> **About this exercise**
Reproduce the records below in full and word for word, excluding pictures.

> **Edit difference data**
▽

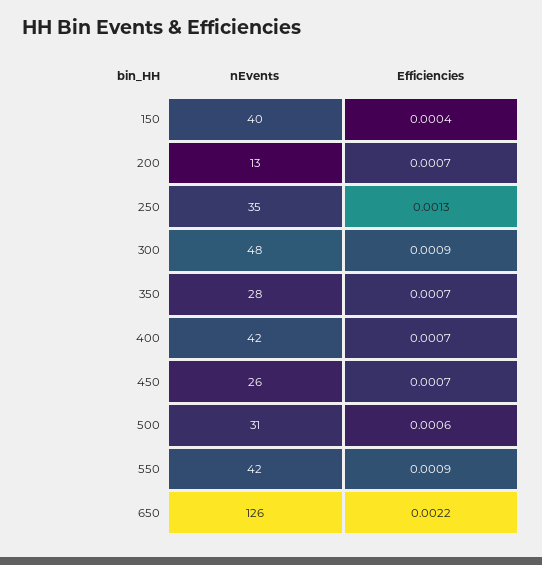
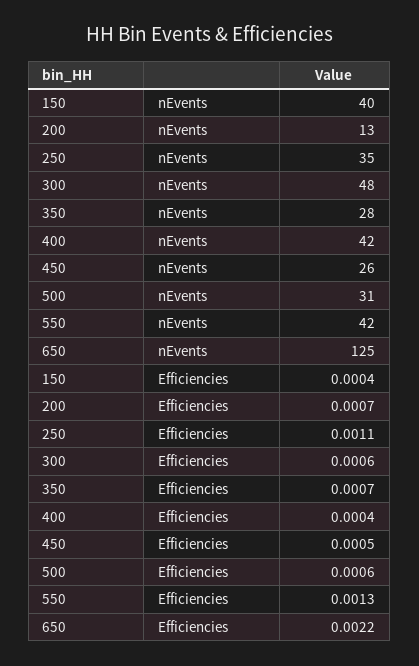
  {
    "nEvents": {
      "150": 40,
      "200": 13,
      "250": 35,
      "300": 48,
      "350": 28,
      "400": 42,
      "450": 26,
      "500": 31,
      "550": 42,
-     "650": 126
+     "650": 125
    },
    "Efficiencies": {
      "150": 0.0004,
      "200": 0.0007,
-     "250": 0.0013,
+     "250": 0.0011,
-     "300": 0.0009,
+     "300": 0.0006,
      "350": 0.0007,
-     "400": 0.0007,
+     "400": 0.0004,
-     "450": 0.0007,
+     "450": 0.0005,
      "500": 0.0006,
-     "550": 0.0009,
+     "550": 0.0013,
      "650": 0.0022
    }
  }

△

> **Task solution**
  {
    "nEvents": {
      "150": 40,
      "200": 13,
      "250": 35,
      "300": 48,
      "350": 28,
      "400": 42,
      "450": 26,
      "500": 31,
      "550": 42,
-     "650": 126
+     "650": 125
    },
    "Efficiencies": {
      "150": 0.0004,
      "200": 0.0007,
-     "250": 0.0013,
+     "250": 0.0011,
-     "300": 0.0009,
+     "300": 0.0006,
      "350": 0.0007,
-     "400": 0.0007,
+     "400": 0.0004,
-     "450": 0.0007,
+     "450": 0.0005,
      "500": 0.0006,
-     "550": 0.0009,
+     "550": 0.0013,
      "650": 0.0022
    }
  }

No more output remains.